Every entry below is to be copied exactly, apart from any picture it holds.
"""
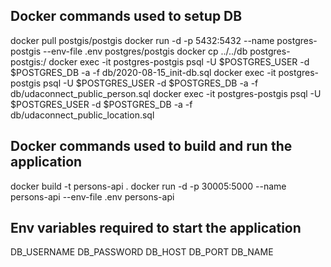 ## Docker commands used to setup DB
docker pull postgis/postgis
docker run -d -p 5432:5432 --name postgres-postgis --env-file .env postgres/postgis
docker cp ../../db postgres-postgis:/
docker exec -it postgres-postgis psql -U $POSTGRES_USER -d $POSTGRES_DB -a -f db/2020-08-15_init-db.sql
docker exec -it postgres-postgis psql -U $POSTGRES_USER -d $POSTGRES_DB -a -f db/udaconnect_public_person.sql
docker exec -it postgres-postgis psql -U $POSTGRES_USER -d $POSTGRES_DB -a -f db/udaconnect_public_location.sql


## Docker commands used to build and run the application
docker build -t persons-api .
docker run -d -p 30005:5000 --name persons-api --env-file .env persons-api

## Env variables required to start the application
DB_USERNAME
DB_PASSWORD
DB_HOST
DB_PORT
DB_NAME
"""
EXERCISE ANSWER:
 ## Docker commands used to setup DB
docker pull postgis/postgis
docker run -d -p 5432:5432 --name postgres-postgis --env-file .env postgres/postgis
docker cp ../../db postgres-postgis:/
docker exec -it postgres-postgis psql -U $POSTGRES_USER -d $POSTGRES_DB -a -f db/2020-08-15_init-db.sql
docker exec -it postgres-postgis psql -U $POSTGRES_USER -d $POSTGRES_DB -a -f db/udaconnect_public_person.sql
docker exec -it postgres-postgis psql -U $POSTGRES_USER -d $POSTGRES_DB -a -f db/udaconnect_public_location.sql


## Docker commands used to build and run the application
docker build -t persons-api .
docker run -d -p 30005:5000 --name persons-api --env-file .env persons-api

## Env variables required to start the application
DB_USERNAME
DB_PASSWORD
DB_HOST
DB_PORT
DB_NAME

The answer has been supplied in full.